Supplied text
────────────────────
As suggested in the comments, higher-order ODEs are rewritten as a system of first-order ODEs. To illustrate this, an example is provided below.
Let us consider the ODE $x^{(4)} + x^{(3)} + x'' + x' + x = y(t)$, with $x(t_0) = x_0$, $x'(t_0) = \dot x_0$, $x''(t_0) = \ddot x_0$, $x^{(3)}(t_0) = \dddot x_0$. Using the vector notation $\boldsymbol{x} = (x,x',x'',x^{(3)})^\top = (x_1,x_2,x_3,x_4)^\top$, the ODE is rewritten
$$
\underbrace{
\left(
\begin{array}{c}
x'_1 \\
x'_2 \\
x'_3 \\
x'_4
\end{array}
\right)}_{\boldsymbol{x}'}
=
\underbrace{
\left(
\begin{array}{c}
x_2 \\
x_3 \\
x_4 \\
y(t) - x_4 - x_3 - x_2 - x_1
\end{array}
\right)}_{\boldsymbol{f}(\boldsymbol{x},t)} ,
$$
with the initial condition $\boldsymbol{x}(t_0) = (x_0,\dot x_0,\ddot x_0, \dddot x_0)^\top = \boldsymbol{x}_0$. Then the Runge-Kutta 4 method writes
$$
\boldsymbol{x}_{n+1} = \boldsymbol{x}_{n} + \frac{h}{6} \left(\boldsymbol{k}_1 + 2\boldsymbol{k}_2 + 2\boldsymbol{k}_3 + \boldsymbol{k}_4\right),
$$
where
$$
\begin{aligned}
\boldsymbol{k}_1 &= \boldsymbol{f}(\boldsymbol{x}_n, t_n) \, ,\\
\boldsymbol{k}_2 &= \boldsymbol{f}(\boldsymbol{x}_n + \tfrac{h}{2}\boldsymbol{k}_1, t_n + \tfrac{h}{2}) \, ,\\
\boldsymbol{k}_3 &= \boldsymbol{f}(\boldsymbol{x}_n + \tfrac{h}{2}\boldsymbol{k}_2, t_n + \tfrac{h}{2}) \, ,\\
\boldsymbol{k}_4 &= \boldsymbol{f}(\boldsymbol{x}_n + h \boldsymbol{k}_3, t_n + h ) \, .
\end{aligned}
$$
How will I write the corresponding equations for k1,...k4 for the above?
– Abhishek Agarwal Jan 23 '18 at 03:31
────────────────────
Extracted data
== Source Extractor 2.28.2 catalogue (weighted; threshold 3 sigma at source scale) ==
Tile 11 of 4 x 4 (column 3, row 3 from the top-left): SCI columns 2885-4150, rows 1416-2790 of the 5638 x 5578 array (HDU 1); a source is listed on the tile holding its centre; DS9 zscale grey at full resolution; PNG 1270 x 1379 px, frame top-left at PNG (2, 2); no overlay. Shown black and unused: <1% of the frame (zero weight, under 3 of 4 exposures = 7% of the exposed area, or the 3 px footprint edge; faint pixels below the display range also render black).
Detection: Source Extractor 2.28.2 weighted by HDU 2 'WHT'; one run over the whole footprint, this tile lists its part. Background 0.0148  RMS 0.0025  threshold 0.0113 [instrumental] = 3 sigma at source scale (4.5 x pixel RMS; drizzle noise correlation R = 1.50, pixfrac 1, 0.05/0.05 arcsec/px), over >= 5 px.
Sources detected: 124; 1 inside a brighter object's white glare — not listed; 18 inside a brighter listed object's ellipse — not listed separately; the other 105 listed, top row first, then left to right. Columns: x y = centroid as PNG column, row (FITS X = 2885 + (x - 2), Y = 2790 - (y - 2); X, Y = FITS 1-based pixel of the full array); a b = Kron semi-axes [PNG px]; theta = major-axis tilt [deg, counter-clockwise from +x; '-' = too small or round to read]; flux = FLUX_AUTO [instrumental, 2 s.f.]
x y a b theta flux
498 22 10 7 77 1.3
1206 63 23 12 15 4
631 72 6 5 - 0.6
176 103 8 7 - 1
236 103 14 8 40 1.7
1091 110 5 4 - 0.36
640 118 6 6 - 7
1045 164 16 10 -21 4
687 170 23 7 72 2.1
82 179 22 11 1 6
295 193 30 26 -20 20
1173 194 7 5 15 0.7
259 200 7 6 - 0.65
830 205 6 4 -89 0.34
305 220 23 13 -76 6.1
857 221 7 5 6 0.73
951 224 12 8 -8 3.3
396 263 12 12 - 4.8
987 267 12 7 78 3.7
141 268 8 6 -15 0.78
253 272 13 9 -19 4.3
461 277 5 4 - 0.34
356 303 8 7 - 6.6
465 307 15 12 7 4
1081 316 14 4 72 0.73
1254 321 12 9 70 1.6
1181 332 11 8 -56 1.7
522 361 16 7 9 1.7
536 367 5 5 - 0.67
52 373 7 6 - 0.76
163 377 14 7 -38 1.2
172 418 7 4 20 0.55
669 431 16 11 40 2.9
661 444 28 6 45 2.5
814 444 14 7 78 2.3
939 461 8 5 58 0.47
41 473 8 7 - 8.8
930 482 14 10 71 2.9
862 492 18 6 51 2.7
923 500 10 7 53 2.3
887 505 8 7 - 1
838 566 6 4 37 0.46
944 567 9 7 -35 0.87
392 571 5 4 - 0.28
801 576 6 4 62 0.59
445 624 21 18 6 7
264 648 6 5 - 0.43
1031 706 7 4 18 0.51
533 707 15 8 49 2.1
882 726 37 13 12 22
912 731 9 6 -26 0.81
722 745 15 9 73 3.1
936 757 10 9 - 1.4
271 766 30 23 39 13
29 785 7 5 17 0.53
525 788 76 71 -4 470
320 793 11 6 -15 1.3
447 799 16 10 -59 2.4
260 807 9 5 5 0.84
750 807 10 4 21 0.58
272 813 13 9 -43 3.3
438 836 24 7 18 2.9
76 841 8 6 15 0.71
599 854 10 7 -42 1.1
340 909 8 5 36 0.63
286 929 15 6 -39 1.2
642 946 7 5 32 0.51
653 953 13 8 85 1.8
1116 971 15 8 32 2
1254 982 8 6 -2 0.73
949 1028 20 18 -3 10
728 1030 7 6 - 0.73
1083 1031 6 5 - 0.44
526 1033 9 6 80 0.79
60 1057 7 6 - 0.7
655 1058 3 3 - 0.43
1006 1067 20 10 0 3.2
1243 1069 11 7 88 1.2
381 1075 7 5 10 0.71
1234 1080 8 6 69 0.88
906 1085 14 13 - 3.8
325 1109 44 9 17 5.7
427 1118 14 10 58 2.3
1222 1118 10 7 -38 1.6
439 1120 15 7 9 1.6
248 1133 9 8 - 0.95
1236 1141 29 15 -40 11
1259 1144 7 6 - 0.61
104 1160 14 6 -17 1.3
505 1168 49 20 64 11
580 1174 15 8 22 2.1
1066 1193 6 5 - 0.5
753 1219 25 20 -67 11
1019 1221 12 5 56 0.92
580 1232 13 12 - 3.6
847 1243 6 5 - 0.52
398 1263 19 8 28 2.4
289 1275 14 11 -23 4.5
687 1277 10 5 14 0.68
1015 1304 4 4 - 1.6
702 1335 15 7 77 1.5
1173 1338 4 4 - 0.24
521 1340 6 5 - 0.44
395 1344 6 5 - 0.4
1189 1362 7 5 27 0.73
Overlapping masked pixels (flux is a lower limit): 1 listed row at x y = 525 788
────────────────────
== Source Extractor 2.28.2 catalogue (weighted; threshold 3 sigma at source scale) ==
────────────────────
Set of tasks
- a) Answer these questions using the ODE text, one line each:
(i) What is the fourth component of f(x,t)?
(ii) What coefficient multiplies k_2 inside the parentheses of the Runge-Kutta 4 update?
(iii) What time argument is k_4 evaluated at?
- b) Decide whether each statement agrees with the ODE text. Answer yes or no, and quote the words that decide it.
(i) Rewriting higher-order ODEs as a system of first-order ODEs was suggested in the comments.
(ii) The method applied is a second-order Runge-Kutta method.
(iii) k_1 is evaluated at x_n and t_n.

The results
- a)
(i) y(t) − x_4 − x_3 − x_2 − x_1
(ii) 2
(iii) t_n + h

- b)
(i) Yes: "As suggested in the comments, higher-order ODEs are rewritten as a system of first-order ODEs"
(ii) No: "Then the Runge-Kutta 4 method writes"
(iii) Yes: "\boldsymbol{k}_1 &= \boldsymbol{f}(\boldsymbol{x}_n, t_n)"